De Raad heeft vastgesteld dat de nieuwe besluiten van de Svb volledig tegemoetkwamen aan de bezwaren van de appellant. Hierdoor was er geen procesbelang meer voor het hoger beroep, wat leidde tot de conclusie dat het hoger beroep niet-ontvankelijk verklaard moest worden. De Svb werd daarnaast veroordeeld tot het vergoeden van de reiskosten van de appellant, die op € 20,60 werden begroot, evenals het griffierecht van € 118,- dat de appellant had betaald.
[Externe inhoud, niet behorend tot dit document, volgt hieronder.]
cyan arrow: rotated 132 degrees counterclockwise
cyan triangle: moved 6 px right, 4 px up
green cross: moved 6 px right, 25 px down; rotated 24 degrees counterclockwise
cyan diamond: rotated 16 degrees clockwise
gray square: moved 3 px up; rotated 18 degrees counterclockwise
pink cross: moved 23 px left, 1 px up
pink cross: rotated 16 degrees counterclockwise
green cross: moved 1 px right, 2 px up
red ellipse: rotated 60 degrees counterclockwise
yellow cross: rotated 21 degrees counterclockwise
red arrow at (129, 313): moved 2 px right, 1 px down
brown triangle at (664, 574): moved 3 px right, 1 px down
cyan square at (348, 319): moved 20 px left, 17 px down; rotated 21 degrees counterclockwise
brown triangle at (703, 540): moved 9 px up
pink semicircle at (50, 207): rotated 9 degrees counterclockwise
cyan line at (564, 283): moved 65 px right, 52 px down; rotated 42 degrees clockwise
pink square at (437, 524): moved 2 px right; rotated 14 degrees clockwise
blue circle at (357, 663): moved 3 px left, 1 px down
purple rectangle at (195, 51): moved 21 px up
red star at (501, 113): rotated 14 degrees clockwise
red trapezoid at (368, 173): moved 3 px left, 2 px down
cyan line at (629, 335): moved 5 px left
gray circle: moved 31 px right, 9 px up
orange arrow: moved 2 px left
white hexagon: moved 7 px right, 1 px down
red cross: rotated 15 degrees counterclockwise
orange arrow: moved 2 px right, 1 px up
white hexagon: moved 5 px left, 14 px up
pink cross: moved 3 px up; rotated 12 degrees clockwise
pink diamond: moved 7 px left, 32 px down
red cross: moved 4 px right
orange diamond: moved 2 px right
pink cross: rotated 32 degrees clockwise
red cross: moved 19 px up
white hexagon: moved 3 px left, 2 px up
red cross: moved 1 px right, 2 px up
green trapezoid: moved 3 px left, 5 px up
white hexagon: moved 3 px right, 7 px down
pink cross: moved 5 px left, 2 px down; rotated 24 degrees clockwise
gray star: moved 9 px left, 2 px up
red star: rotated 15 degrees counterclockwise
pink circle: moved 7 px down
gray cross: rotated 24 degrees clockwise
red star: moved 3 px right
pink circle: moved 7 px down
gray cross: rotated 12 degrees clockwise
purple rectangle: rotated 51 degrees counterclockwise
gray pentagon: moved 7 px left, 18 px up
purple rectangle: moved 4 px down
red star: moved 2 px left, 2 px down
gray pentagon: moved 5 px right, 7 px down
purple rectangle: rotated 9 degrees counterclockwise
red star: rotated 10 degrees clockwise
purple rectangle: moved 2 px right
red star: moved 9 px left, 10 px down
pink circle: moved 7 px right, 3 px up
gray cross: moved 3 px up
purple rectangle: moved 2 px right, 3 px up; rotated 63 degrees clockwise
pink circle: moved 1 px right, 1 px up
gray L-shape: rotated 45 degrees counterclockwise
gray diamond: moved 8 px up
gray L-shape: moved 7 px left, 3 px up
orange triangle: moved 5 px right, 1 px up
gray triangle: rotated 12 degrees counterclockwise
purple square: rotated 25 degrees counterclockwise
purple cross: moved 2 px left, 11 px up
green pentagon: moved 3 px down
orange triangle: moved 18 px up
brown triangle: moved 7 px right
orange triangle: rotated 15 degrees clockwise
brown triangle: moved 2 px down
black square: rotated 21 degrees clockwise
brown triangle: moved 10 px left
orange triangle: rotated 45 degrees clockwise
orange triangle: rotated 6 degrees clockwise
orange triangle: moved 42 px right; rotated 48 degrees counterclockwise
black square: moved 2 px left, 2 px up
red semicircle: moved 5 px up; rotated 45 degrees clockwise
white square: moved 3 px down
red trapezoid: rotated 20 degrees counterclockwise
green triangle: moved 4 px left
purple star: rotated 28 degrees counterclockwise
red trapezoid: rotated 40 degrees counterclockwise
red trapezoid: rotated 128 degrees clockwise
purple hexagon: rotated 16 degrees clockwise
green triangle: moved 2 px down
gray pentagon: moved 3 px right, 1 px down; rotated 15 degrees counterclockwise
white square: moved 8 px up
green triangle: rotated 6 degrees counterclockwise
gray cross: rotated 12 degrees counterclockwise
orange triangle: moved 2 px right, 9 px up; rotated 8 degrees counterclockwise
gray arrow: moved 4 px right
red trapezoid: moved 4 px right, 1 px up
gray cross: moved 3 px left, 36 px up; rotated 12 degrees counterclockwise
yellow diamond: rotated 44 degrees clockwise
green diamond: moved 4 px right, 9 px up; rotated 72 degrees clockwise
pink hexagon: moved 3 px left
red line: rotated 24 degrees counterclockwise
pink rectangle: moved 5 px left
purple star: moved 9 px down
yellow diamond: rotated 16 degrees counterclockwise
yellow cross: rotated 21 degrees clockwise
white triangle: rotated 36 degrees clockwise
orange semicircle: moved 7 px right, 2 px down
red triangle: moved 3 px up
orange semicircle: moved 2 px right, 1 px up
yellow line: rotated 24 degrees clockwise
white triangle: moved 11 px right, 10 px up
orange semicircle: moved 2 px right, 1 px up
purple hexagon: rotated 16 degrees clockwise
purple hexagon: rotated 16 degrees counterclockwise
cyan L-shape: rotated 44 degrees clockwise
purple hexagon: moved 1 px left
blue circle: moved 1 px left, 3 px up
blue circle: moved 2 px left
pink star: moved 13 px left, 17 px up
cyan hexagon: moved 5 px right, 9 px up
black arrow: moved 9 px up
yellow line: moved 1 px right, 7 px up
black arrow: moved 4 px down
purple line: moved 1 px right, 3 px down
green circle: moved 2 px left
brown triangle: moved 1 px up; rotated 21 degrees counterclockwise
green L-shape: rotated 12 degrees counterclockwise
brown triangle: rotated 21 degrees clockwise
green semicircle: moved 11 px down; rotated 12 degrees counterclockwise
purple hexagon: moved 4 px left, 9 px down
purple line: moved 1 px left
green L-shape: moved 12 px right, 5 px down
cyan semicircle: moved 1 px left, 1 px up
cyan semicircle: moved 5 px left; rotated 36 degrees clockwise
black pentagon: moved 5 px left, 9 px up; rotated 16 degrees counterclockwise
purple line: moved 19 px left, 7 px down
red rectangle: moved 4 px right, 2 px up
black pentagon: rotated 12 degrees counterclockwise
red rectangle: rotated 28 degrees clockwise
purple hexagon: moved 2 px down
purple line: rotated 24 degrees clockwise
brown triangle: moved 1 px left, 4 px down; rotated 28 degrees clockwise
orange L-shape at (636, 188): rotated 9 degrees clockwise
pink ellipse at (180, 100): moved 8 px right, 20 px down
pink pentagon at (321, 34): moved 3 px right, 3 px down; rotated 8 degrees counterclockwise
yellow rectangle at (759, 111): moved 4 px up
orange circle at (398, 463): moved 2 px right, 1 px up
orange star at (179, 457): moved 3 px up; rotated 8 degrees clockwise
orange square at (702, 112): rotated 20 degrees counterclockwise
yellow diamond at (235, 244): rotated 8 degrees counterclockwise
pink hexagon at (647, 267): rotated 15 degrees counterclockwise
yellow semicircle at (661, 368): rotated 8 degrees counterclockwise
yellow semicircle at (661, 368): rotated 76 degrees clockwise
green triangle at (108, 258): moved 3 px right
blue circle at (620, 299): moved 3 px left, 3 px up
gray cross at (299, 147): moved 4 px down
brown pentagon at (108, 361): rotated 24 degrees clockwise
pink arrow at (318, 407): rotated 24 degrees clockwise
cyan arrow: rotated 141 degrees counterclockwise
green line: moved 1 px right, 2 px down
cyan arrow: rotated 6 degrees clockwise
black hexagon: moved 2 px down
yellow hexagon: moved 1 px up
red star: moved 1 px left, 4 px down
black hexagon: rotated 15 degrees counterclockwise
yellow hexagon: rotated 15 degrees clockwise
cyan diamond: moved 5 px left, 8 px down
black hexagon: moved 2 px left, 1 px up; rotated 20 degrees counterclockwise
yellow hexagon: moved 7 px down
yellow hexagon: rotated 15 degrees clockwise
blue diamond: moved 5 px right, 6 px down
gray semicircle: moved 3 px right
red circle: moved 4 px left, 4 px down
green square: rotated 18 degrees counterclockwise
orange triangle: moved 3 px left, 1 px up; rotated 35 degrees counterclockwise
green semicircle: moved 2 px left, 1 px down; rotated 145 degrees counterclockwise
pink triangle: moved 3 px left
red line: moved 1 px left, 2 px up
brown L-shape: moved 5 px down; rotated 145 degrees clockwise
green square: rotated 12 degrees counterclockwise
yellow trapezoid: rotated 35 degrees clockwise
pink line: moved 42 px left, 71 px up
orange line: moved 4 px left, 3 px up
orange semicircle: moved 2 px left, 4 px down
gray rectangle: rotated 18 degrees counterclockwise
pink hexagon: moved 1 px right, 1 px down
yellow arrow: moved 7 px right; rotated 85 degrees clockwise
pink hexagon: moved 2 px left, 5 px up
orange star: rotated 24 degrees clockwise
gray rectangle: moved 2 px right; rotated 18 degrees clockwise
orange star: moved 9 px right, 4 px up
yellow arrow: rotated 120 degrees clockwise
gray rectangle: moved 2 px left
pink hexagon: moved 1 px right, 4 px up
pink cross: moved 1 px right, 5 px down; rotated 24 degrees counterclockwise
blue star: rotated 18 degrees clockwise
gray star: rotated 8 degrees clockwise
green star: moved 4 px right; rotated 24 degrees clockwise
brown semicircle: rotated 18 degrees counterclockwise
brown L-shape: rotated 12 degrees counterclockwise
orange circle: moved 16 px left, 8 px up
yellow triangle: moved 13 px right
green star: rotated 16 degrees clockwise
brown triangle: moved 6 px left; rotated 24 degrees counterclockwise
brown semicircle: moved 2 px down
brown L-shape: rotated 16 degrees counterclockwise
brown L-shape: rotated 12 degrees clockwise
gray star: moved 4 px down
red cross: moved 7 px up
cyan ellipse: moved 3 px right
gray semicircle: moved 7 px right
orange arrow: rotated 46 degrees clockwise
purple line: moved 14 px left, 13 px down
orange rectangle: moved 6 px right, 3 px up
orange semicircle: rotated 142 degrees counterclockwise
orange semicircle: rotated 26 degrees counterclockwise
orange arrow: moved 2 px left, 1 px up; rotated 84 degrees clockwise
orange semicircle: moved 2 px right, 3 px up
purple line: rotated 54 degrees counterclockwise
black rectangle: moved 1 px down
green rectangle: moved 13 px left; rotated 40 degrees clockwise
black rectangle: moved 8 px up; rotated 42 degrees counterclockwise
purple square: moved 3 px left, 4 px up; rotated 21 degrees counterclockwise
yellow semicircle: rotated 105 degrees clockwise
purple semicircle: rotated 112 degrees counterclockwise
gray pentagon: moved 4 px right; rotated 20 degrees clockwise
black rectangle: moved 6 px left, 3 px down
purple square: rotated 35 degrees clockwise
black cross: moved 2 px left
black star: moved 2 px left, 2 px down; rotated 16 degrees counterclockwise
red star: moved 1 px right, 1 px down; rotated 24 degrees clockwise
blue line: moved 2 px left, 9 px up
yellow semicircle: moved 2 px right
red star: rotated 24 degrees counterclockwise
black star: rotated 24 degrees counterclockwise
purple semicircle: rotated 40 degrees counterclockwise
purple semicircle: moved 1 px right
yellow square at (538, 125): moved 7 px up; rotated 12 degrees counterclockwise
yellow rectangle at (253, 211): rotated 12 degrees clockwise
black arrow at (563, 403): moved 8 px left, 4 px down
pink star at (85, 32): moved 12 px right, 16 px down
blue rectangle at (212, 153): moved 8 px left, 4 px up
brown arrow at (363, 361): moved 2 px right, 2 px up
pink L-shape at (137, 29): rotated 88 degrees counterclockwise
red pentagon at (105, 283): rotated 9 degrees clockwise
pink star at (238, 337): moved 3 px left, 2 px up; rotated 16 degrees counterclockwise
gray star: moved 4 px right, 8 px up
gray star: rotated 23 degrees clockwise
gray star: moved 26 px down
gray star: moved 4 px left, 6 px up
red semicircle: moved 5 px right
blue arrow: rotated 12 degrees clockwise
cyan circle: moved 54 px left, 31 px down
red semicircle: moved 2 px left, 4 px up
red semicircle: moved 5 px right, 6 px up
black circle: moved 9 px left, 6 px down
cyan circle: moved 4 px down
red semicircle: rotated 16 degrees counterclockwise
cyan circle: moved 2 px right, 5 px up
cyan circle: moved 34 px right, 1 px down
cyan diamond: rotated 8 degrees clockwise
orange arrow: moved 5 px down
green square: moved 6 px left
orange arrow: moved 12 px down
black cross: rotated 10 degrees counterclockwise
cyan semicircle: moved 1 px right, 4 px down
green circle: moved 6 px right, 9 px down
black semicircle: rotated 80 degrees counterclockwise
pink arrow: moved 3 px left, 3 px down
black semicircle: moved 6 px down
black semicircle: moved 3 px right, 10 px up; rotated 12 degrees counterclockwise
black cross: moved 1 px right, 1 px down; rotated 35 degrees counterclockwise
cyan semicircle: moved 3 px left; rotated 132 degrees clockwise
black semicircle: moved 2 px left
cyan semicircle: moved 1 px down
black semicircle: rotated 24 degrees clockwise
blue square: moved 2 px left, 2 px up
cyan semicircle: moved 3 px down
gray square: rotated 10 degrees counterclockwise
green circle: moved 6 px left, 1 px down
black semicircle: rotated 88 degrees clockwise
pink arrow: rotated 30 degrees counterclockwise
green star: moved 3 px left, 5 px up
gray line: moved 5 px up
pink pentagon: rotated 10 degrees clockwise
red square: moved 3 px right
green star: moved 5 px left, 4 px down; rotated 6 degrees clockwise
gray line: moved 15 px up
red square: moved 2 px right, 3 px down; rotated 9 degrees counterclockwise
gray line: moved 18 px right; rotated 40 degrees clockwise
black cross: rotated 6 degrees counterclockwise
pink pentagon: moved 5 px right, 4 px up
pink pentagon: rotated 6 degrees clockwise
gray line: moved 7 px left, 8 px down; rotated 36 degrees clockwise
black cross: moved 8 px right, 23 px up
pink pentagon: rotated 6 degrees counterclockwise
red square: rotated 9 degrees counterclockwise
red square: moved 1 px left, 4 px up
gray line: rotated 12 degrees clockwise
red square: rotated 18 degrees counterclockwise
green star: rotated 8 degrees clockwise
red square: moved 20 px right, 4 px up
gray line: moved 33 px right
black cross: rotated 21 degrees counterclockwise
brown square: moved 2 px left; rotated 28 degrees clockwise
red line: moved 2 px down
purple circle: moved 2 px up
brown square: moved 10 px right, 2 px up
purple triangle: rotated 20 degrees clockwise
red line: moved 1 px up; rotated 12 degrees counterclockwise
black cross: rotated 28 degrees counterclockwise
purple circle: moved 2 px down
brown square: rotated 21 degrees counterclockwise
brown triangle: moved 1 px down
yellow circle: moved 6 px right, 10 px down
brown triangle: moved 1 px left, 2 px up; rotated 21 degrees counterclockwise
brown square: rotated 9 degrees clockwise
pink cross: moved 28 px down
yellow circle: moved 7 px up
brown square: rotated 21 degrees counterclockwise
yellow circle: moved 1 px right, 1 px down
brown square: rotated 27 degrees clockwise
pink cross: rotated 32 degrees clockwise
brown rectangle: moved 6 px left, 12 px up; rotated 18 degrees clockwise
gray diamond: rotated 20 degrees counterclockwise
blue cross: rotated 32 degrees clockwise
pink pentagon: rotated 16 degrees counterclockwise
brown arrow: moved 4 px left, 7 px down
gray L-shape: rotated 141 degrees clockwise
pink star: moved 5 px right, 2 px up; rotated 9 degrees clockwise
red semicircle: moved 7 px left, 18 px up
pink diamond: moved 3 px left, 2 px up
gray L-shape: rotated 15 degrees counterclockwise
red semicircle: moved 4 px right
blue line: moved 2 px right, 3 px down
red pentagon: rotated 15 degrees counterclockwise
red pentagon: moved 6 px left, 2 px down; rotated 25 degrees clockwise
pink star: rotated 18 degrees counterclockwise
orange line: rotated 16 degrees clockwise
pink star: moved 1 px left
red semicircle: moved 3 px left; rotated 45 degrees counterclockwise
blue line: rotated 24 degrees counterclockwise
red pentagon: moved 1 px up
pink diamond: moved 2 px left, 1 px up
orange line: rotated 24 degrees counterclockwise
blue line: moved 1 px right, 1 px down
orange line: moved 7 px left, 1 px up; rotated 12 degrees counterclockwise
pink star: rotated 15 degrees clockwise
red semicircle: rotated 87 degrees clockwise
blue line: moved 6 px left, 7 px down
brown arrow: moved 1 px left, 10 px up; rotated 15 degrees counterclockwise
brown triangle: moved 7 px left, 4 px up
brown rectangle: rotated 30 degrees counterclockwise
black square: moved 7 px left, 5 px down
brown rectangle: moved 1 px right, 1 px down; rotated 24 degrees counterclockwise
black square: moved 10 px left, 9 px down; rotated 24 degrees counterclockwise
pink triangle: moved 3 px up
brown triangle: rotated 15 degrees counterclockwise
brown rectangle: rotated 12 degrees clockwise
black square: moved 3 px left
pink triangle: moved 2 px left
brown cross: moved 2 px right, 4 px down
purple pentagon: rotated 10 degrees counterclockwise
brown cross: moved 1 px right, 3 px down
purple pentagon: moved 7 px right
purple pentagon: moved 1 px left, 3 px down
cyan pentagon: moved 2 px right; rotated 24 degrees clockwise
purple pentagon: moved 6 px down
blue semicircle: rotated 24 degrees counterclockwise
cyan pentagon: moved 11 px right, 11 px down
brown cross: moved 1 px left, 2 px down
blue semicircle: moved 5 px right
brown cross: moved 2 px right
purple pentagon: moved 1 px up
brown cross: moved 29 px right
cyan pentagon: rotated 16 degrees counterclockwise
De uitspraak werd gedaan door T.L. de Vries, in aanwezigheid van griffier M.D.F. de Moor, en werd openbaar uitgesproken op dezelfde datum.

Uitspraak

14/407 AKW
Datum uitspraak: 29 januari 2016
Centrale Raad van Beroep
Enkelvoudige kamer
Uitspraak op het hoger beroep tegen de uitspraak van de rechtbank Noord-Holland van
17 december 2013, 13/891 (aangevallen uitspraak)
Partijen:
[appellant] te [woonplaats 1] (appellant)
de Raad van bestuur van de Sociale verzekeringsbank (Svb)
[belanghebbende] te [woonplaats 2] (belanghebbende)
PROCESVERLOOP
De Raad heeft in het geding tussen partijen op 11 september 2015 tussenuitspraak gedaan (ECLI:NL:CRVB:2015:3089), waarin de Svb is opgedragen om het gebrek in het besluit van 23 januari 2013 te herstellen met inachtneming van hetgeen de Raad heeft overwogen.
Ter uitvoering van deze tussenuitspraak heeft de Svb op 22 oktober 2015 een nieuwe beslissing op bezwaar alsmede een primair besluit ingezonden.
Appellant heeft bij brief van 3 december 2015 een zienswijze ingestuurd over deze nieuwe besluiten. Belanghebbende heeft geen zienswijze naar voren gebracht.
De Raad heeft de zaak verwezen naar een enkelvoudige kamer.
Met toepassing van artikel 8:57, tweede en derde lid, van de Algemene wet bestuursrecht (Awb) in verbinding met artikel 8:108 van die wet, heeft de Raad het onderzoek gesloten.

OVERWEGINGEN

1.1.
Verwezen wordt naar de tussenuitspraak van 11 september 2015 voor de feiten waarvan wordt uitgegaan bij de oordeelsvorming. Hieraan wordt het volgende toegevoegd.
1.2.
Met de nieuwe beslissing op bezwaar van 22 oktober 2015 heeft de Svb appellant laten weten dat hij ten behoeve van zijn kinderen recht heeft op de helft van de kinderbijslag over het eerste, tweede en derde kwartaal van 2008, omdat appellant en de moeder van de kinderen hen op basis van een overeenkomst in gelijke mate onderhouden en verzorgen. Bij het primaire besluit van diezelfde datum is eenzelfde beslissing genomen ten aanzien van het vierde kwartaal van 2008 tot en met het eerste kwartaal van 2011.
1.3.
Appellant heeft in de brief van 3 december 2015 gemeld dat hij zich met deze besluitvorming kan verenigen, maar dat de Svb de reiskosten in verband met het bijwonen van de zitting nog niet heeft overgemaakt.
2. De Raad komt tot de volgende beoordeling.
2.1.
Vastgesteld wordt dat met de besluiten van 22 oktober 2015 aan het inhoudelijk bezwaar van appellant geheel tegemoet is gekomen. Het hoger beroep zal dan ook niet-ontvankelijk verklaard worden nu niet is gebleken van enig belang bij een beoordeling van het hoger beroep.
2.2.
De Svb wordt veroordeeld in de reiskosten die appellant in hoger beroep in verband met het bijwonen van de zitting heeft moeten maken. Deze kosten worden begroot op € 20,60.

BESLISSING

De Centrale Raad van Beroep
- verklaart het hoger beroep niet-ontvankelijk;
- veroordeelt de Svb in de proceskosten van appellant tot een bedrag van
€ 20,60,-;
- bepaalt dat de Svb aan appellant het in hoger beroep betaalde griffierecht van € 118,-
vergoedt.
Deze uitspraak is gedaan door T.L. de Vries, in tegenwoordigheid van M.D.F. de Moor als griffier. De beslissing is uitgesproken in het openbaar op 29 januari 2016.